May 28, 1999

Slight Increase In Underrepresented MinorityEnrollment at UC

The Associated Press

BERKELEY, Calif. - The number of underrepresented minorities entering the University of California this fall has slightly increased, an upturn credited to strong recruitment and a more comprehensive application review.

Most of the gains in the second year without affirmative action were made by Hispanic students, who will make up 9.1 percent of overall enrollment, compared to 8.9 percent last year.

The number of black students who are expected to enroll was virtually unchanged, from 751 to 755, but Hispanic expected enrollment rose from 3,190 last fall to 3,391, an increase of 6 percent. American Indians, also considered an underrepre-sented minority, showed a decrease in expected enrollment, from 200 to 148, a drop of 26 percent.

Overall, underrepresented minorities make up 15.4 percent of the 27,800 students who plan to attend this fall.

At the same time, the proportion of Asian Americans has increased to 37.7 percent, up from 35.2 percent last year. White students also increased to 37.7 percent, 3.7 percent higher than last year.

UC regents voted in 1995 to abolish race-based admissions. The changes went into effect for undergraduates last fall, leading to sharp decreases in black and Hispanic admissions.

But this year, black and Hispanic admissions have rebounded a bit. Admissions of blacks, Hispanics and American Indians fell only 27 students short of the total for fall 1997, the last year of affirmative action.

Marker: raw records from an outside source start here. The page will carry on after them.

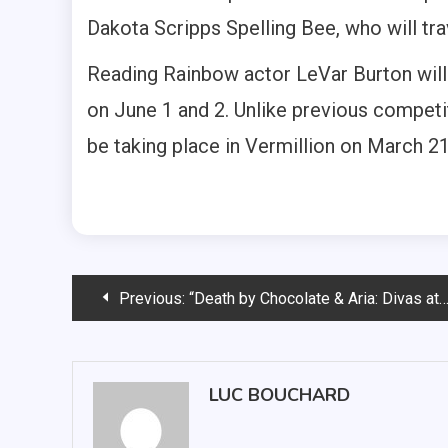
Dakota Scripps Spelling Bee, who will trav
Reading Rainbow actor LeVar Burton will
on June 1 and 2. Unlike previous competit
be taking place in Vermillion on March 21 
Post
Previous:
“Death by Chocolate & Aria: Divas at the Dome” gala sees opera students showcase skills
navigation
LUC BOUCHARD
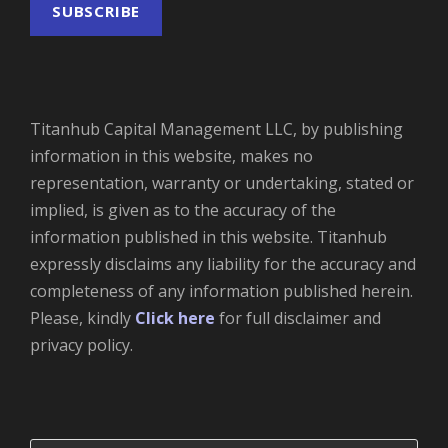
Titanhub Capital Management LLC, by publishing
information in this website, makes no
representation, warranty or undertaking, stated or
implied, is given as to the accuracy of the
information published in this website. Titanhub
expressly disclaims any liability for the accuracy and
completeness of any information published herein.
Please, kindly
Click here
for full disclaimer and
privacy policy.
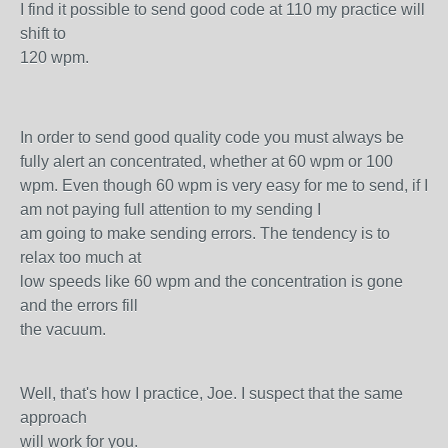
I find it possible to send good code at 110 my practice will
shift to
120 wpm.
In order to send good quality code you must always be
fully alert an concentrated, whether at 60 wpm or 100
wpm. Even though 60 wpm is very easy for me to send, if I
am not paying full attention to my sending I
am going to make sending errors. The tendency is to
relax too much at
low speeds like 60 wpm and the concentration is gone
and the errors fill
the vacuum.
Well, that's how I practice, Joe. I suspect that the same
approach
will work for you.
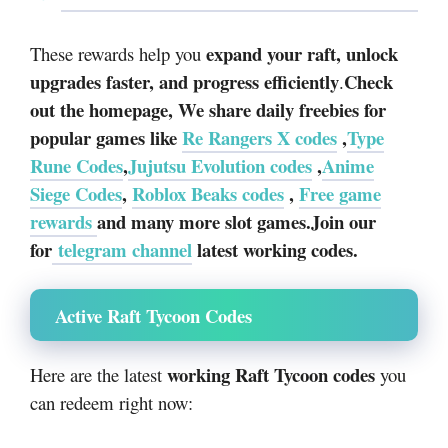
expand your raft, unlock
These rewards help you
upgrades faster, and progress efficiently
Check
.
out the homepage, We share daily freebies for
popular games like
Re Rangers X codes
,
Type
Rune Codes
,
Jujutsu Evolution codes
,
Anime
Siege Codes
,
Roblox Beaks codes
,
Free game
rewards
and many more slot games.Join our
for
telegram channel
latest working codes.
Active Raft Tycoon Codes
working Raft Tycoon codes
Here are the latest
you
can redeem right now:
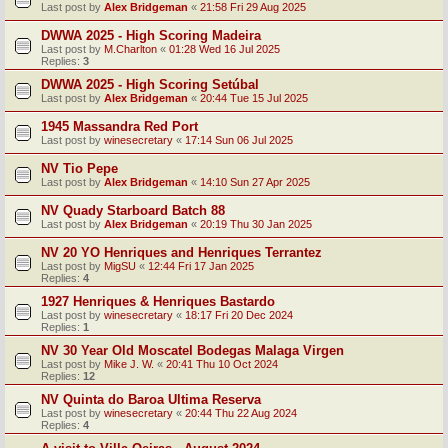
Last post by
Alex Bridgeman
«
21:58 Fri 29 Aug 2025
DWWA 2025 - High Scoring Madeira
Last post by
M.Charlton
«
01:28 Wed 16 Jul 2025
Replies:
3
DWWA 2025 - High Scoring Setúbal
Last post by
Alex Bridgeman
«
20:44 Tue 15 Jul 2025
1945 Massandra Red Port
Last post by
winesecretary
«
17:14 Sun 06 Jul 2025
NV Tio Pepe
Last post by
Alex Bridgeman
«
14:10 Sun 27 Apr 2025
NV Quady Starboard Batch 88
Last post by
Alex Bridgeman
«
20:19 Thu 30 Jan 2025
NV 20 YO Henriques and Henriques Terrantez
Last post by
MigSU
«
12:44 Fri 17 Jan 2025
Replies:
4
1927 Henriques & Henriques Bastardo
Last post by
winesecretary
«
18:17 Fri 20 Dec 2024
Replies:
1
NV 30 Year Old Moscatel Bodegas Malaga Virgen
Last post by
Mike J. W.
«
20:41 Thu 10 Oct 2024
Replies:
12
NV Quinta do Baroa Ultima Reserva
Last post by
winesecretary
«
20:44 Thu 22 Aug 2024
Replies:
4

Figures released Tuesday reflect the number of admitted students who have indicated they plan to accept their offers.

Although overall numbers were up, the percentage of underrepresented minorities accepting offers of admission dipped slightly, from 57 percent last year to just under 56 percent this year.

Looking at individual campuses, results were mixed.

At Berkeley, for instance, the number of black students intending to enroll rose from 95 to 111, up 17 percent, and the number of Hispanics expected to enroll rose from 264 to 321, up 22 percent. The numbers were also up at UCLA, with underrepresented students rising from 594 to 629, an increase of 6 percent.

But other campuses posted slight decreases in enrollment. At San Diego, statements of intent to enroll were filed by 297 underrepresented students, a 2.9 percent decrease from last year.

UCSD Vice Chancellor of Student Affairs Joseph Watson said officials are ``deeply disappointed'' by the drop and plan to reverse it.